Quelques mois plus tard, ils tiennent parole. La rencontre a lieu avec leurs deux familles, chez le DGagnon. Anne Robert apporte son Carlo Antonio Testore 1738. Le médecin se met au piano.

«Il y a eu ce jour-là une connexion musicale extraordinaire, nous dit Anne Robert. Quelque chose d'unique. Une connivence profonde.» Dans les semaines et les mois qui ont suivi, les deux musiciens donnent des concerts au Conservatoire de musique de Montréal, mais aussi dans quelques villes européennes. L'idée d'un spectacle sur l'épreuve vécue par Anne prend forme. Un disque et un livre sont publiés.

À partir des émotions qu'elle a vécues pendant cette période, elle a fait des choix musicaux. Pour traduire son angoisse, elle choisit une sonate de Janacek; pour parler du sentiment de solitude, elle opte pour la partita n2 de Bach; pour évoquer sa souffrance, elle se tourne vers Astor Piazzolla. Charles Gounod célèbre son retour à la vie et Beethoven, avec sa sonate Le printemps, sa renaissance!
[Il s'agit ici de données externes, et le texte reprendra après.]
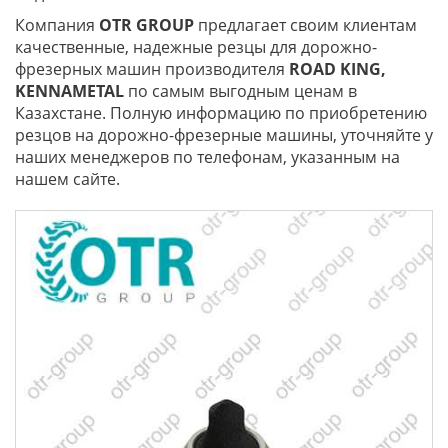
Компания
OTR GROUP
предлагает своим клиентам
качественные, надежные резцы для дорожно-
фрезерных машин производителя
ROAD KING,
KENNAMETAL
по самым выгодным ценам в
Казахстане. Полную информацию по приобретению
резцов на дорожно-фрезерные машины, уточняйте у
наших менеджеров по телефонам, указанным на
нашем сайте.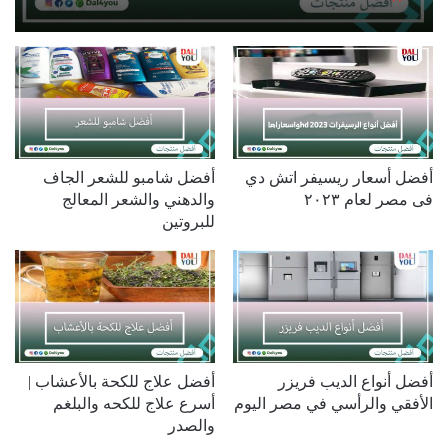
أفضل أسعار ريسيفر اتش دي
أفضل شامبو للشعر الجاف
فى مصر لعام ٢٠٢٣
والدهني والشعر المعالج
للبروتين
أفضل أنواع الديب فريزر
أفضل علاج للكحة بالأعشاب |
الأفقي والرأسي في مصر اليوم
أسرع علاج للكحه والبلغم
والصدر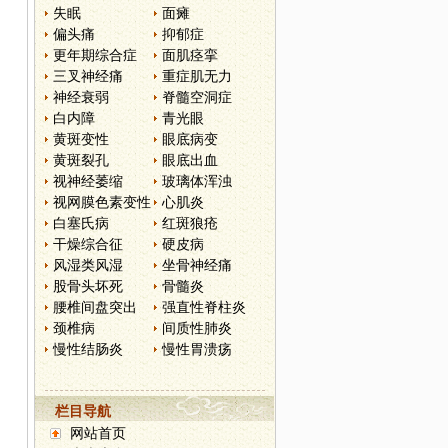
失眠
面瘫
偏头痛
抑郁症
更年期综合症
面肌痉挛
三叉神经痛
重症肌无力
神经衰弱
脊髓空洞症
白内障
青光眼
黄斑变性
眼底病变
黄斑裂孔
眼底出血
视神经萎缩
玻璃体浑浊
视网膜色素变性
心肌炎
白塞氏病
红斑狼疮
干燥综合征
硬皮病
风湿类风湿
坐骨神经痛
股骨头坏死
骨髓炎
腰椎间盘突出
强直性脊柱炎
颈椎病
间质性肺炎
慢性结肠炎
慢性胃溃疡
栏目导航
网站首页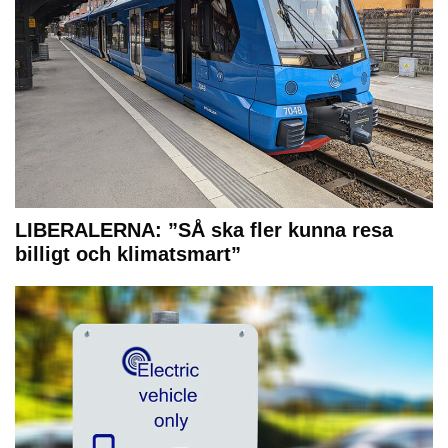
LIBERALERNA: ”SÅ ska fler kunna resa
billigt och klimatsmart”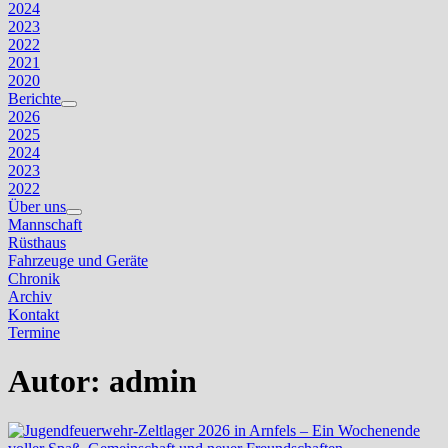
2024
2023
2022
2021
2020
Berichte
Untermenü
2026
anzeigen
2025
2024
2023
2022
Über uns
Untermenü
Mannschaft
anzeigen
Rüsthaus
Fahrzeuge und Geräte
Chronik
Archiv
Kontakt
Termine
Autor:
admin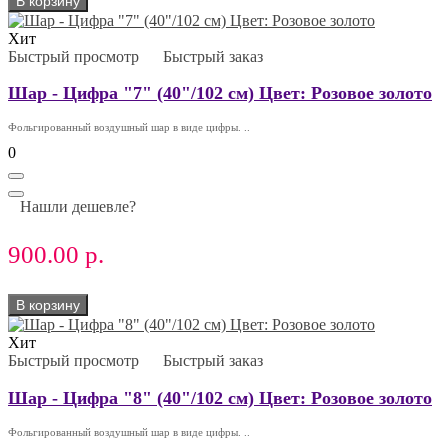
В корзину
Хит
Быстрый просмотр
Быстрый заказ
Шар - Цифра "7" (40"/102 см) Цвет: Розовое золото
Фольгированный воздушный шар в виде цифры. ..
0
Нашли дешевле?
900.00 р.
В корзину
Хит
Быстрый просмотр
Быстрый заказ
Шар - Цифра "8" (40"/102 см) Цвет: Розовое золото
Фольгированный воздушный шар в виде цифры. ..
Pour ce qui est du sentiment d'abandon, elle donne carte blanche à son médecin. «J'ai choisi de faire une pièce improvisée, nous explique-t-il. Une improvisation composée à partir du prénom de "Anne" (la sol sol mi). Une chirurgie, c'est aussi une improvisation, illustre le médecin, qui répond au surnom de The Artist. On sait où on s'en va, mais on a toujours des surprises in vivo...»

Maestria, un récit symphonique d'une violoniste et son chirurgien, mis en scène par François Racine, raconte cette histoire. Les interprètes ponctuent le concert de commentaires et réflexions. Des projections de scènes reconstituant l'épreuve d'Anne ont été ajoutées. Le concert vise à soutenir la prévention et le traitement des cancers héréditaires.

«Ça s'appelle Maestria, parce qu'on n'est pas maître de nos épreuves, soutient Anne Robert, mais on peut être maître de la manière dont on les vit. Avec la musique, il y a une profondeur extraordinaire, on dirait que les mots deviennent malhabiles, nous limitent. Elle nous permet de traduire des émotions et donner de l'espoir aux gens qui vivent ces situations, de les aider à lâcher prise, à faire des deuils.»

Maestria sera présenté le 3 mai à la salle Pierre-Mercure du centre Pierre-Péladeau. Une tournée suivra.